Niettemin is de beroepscommissie van oordeel dat de stukken die thans voorhanden zijn voldoende informatie bevatten op grond waarvan klagers verzoek tot deelname aan een PP kon worden afgewezen. Daartoe overweegt de beroepscommissie als volgt.

 

Overige gronden

Klager is tijdens zijn deelname aan een eerder detentiefaseringstraject gerecidiveerd. De reclassering heeft positief geadviseerd ten aanzien van een PP met (strakke) voorwaarden teneinde klager te kunnen begeleiden en ondersteunen, maar schat tegelijkertijd het risico op recidive (op lange termijn) in als hoog. Het risico op onttrekken aan de voorwaarden kan de reclassering niet goed inschatten. Wel stelt de reclassering dat bij klager sprake is van een uitgebreid en moeilijk te doorbreken delictpatroon, waaronder meerdere geweldsdelicten. Daarnaast zijn er zorgen om klagers pro-criminele houding en antisociaal gedrag. Om tot een goed plan van aanpak te komen en te bepalen welke interventies nodig zijn, is diagnostiek nodig. Diagnostiek heeft echter nog niet plaatsgevonden. Klagers motivatie lijkt vooral extern te zijn ingegeven en hij heeft geen hulpvragen.

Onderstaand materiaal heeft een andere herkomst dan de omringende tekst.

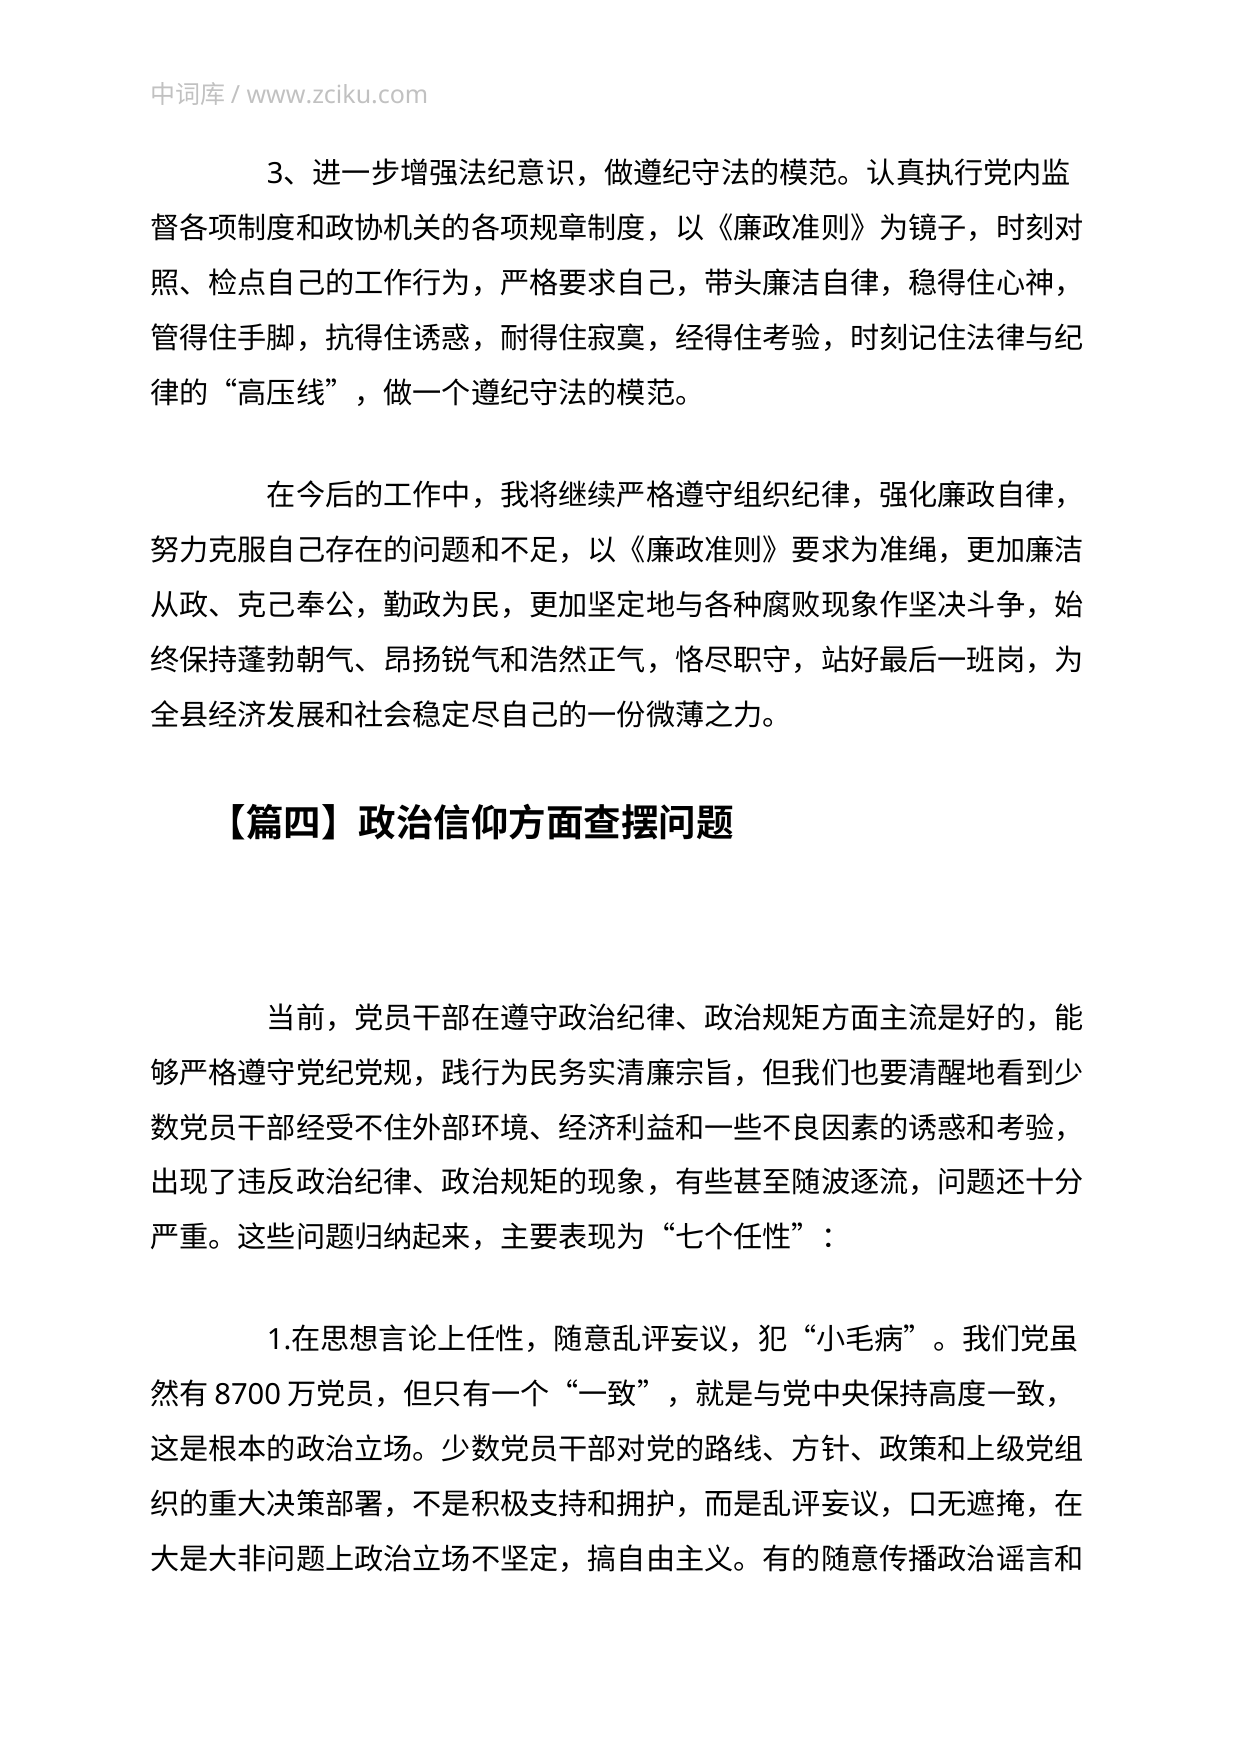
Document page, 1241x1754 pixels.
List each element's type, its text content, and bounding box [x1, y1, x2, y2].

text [150, 1316, 1090, 1578]
text 3、进一步增强法纪意识，做遵纪守法的模范。认真执行党内监督各项制度和政协机关的各项规章制度，以《廉政准则》为镜子，时刻对照、检点自己的工作行为，严格要求自己，带头廉洁自律，稳得住心神，管得住手脚，抗得住诱惑，耐得住寂寞，经得住考验，时刻记住法律与纪律的“高压线”，做一个遵纪守法的模范。 [150, 150, 1090, 412]
text 在今后的工作中，我将继续严格遵守组织纪律，强化廉政自律，努力克服自己存在的问题和不足，以《廉政准则》要求为准绳，更加廉洁从政、克己奉公，勤政为民，更加坚定地与各种腐败现象作坚决斗争，始终保持蓬勃朝气、昂扬锐气和浩然正气，恪尽职守，站好最后一班岗，为全县经济发展和社会稳定尽自己的一份微薄之力。 [150, 471, 1090, 733]
text 当前，党员干部在遵守政治纪律、政治规矩方面主流是好的，能够严格遵守党纪党规，践行为民务实清廉宗旨，但我们也要清醒地看到少数党员干部经受不住外部环境、经济利益和一些不良因素的诱惑和考验，出现了违反政治纪律、政治规矩的现象，有些甚至随波逐流，问题还十分严重。这些问题归纳起来，主要表现为“七个任性”： [150, 994, 1090, 1256]
text 【篇四】政治信仰方面查摆问题 [150, 793, 1090, 847]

De vrijhedencommissie heeft negatief geadviseerd ten aanzien van klagers deelname aan een PP, nu eerdere veroordelingen de recidive niet hebben kunnen voorkomen. Klagers gedrag binnen de inrichting is goed, maar volgens de vrijhedencommissie zijn er veel omstandigheden die zich tegen klagers deelname aan een PP verzetten, die zijn gelegen in de persoon van klager (zijn houding, het gebrek aan probleembesef, zijn verstandelijke vermogens en recidive).

 

Conclusie

Gelet op voornoemde omstandigheden - waaronder het gevaar voor recidive en de mate waarin klager in staat zal zijn om te gaan met de vrijheden tijdens zijn deelname aan het PP - en bij afweging van alle in aanmerking komende belangen, kan de bestreden beslissing niet als onredelijk of onbillijk worden aangemerkt. De beroepscommissie zal het beroep dan ook ongegrond verklaren.

 

4. De uitspraak

De beroepscommissie verklaart het beroep ongegrond.

 

 

Deze uitspraak is op 3 mei 2021 gedaan door de beroepscommissie, bestaande uit

mr. C. Fetter, voorzitter, mr. M.F.A. van Pelt en drs. M.R. van Veen, leden, bijgestaan door mr. S.F.J.H. Niederer, secretaris.